Do yourself a favor and get some two or three inch shims. Next time, put the queen cage above or below the inner cover. (On top of the frames) This eliminates placing queen cages between frames, messing up your comb, and not being able to check the cage without opening up the frames.
You can do a simple finger test after 48-72 hours. It's simple....pick up the queen cage and move the bees off the screen with your finger. If the bees move easily, and you can see the queen running around all excited, she is probably accepted. But if the bees have a death grip on the screen and are covering the screen (sometimes like a small golf ball like sized clump) and will not let go of the screen, they are not taking her. For the most part, most hives during a flow, will take a new queen very easily, many times even with a virgin. This does not mean they will not kill each other. It just means without the pheromones of a laying queen, some hives will allow two queens. While others may not. I have had many queens accepted, then quickly disappeared a week or two later.

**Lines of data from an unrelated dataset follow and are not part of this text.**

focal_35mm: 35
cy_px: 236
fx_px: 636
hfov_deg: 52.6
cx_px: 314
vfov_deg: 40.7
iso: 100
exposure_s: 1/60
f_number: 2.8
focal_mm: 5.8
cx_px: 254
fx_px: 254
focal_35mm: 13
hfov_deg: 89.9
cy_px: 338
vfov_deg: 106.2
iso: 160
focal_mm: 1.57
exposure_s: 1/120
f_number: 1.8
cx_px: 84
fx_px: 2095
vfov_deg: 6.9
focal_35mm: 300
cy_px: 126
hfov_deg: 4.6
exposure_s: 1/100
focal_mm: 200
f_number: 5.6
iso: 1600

I don't find Russians hard to introduce. Unless you have a hive that is not ready to accept a new queen. There is at least one study (I think published last year in one of the bee mags) that had shown no difference in Russian queen introductions as compared to other queen being introduced. Look at it this way...if you are introducing an Italian queen into a previously Italian queened hive, and have problems...nobody says "It's because you were introducing an Italian queen". But the moment one is introducing a Russian queen into a previously queened Italian hive, and you have problems, it always assumed "Hey, it's because you were requeening with a Russian".

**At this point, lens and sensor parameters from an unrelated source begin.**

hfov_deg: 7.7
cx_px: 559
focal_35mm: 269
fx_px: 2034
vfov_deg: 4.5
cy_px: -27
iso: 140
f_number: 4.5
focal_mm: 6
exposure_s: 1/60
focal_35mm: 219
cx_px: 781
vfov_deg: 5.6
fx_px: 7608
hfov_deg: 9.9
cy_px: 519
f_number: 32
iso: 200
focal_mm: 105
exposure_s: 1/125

One of the things I have found out, is that later summer requeening of packages, and for many that means upgrading their queen to other stock more readily available like Russians and Carni stock, is that queens are harder (Or simply may take a couple days longer in the cage) due to the flow ending, etc. It just seems later in the summer, everything from queen rearing, queen introductions, etc., become harder and harder. Many times, this is when beekeepers are requeening packages, and then it's just reasonable to blame the queen type.
One last advice....always remember, you have about 10-12 days after the last of the brood is uncapped before you start developing laying workers.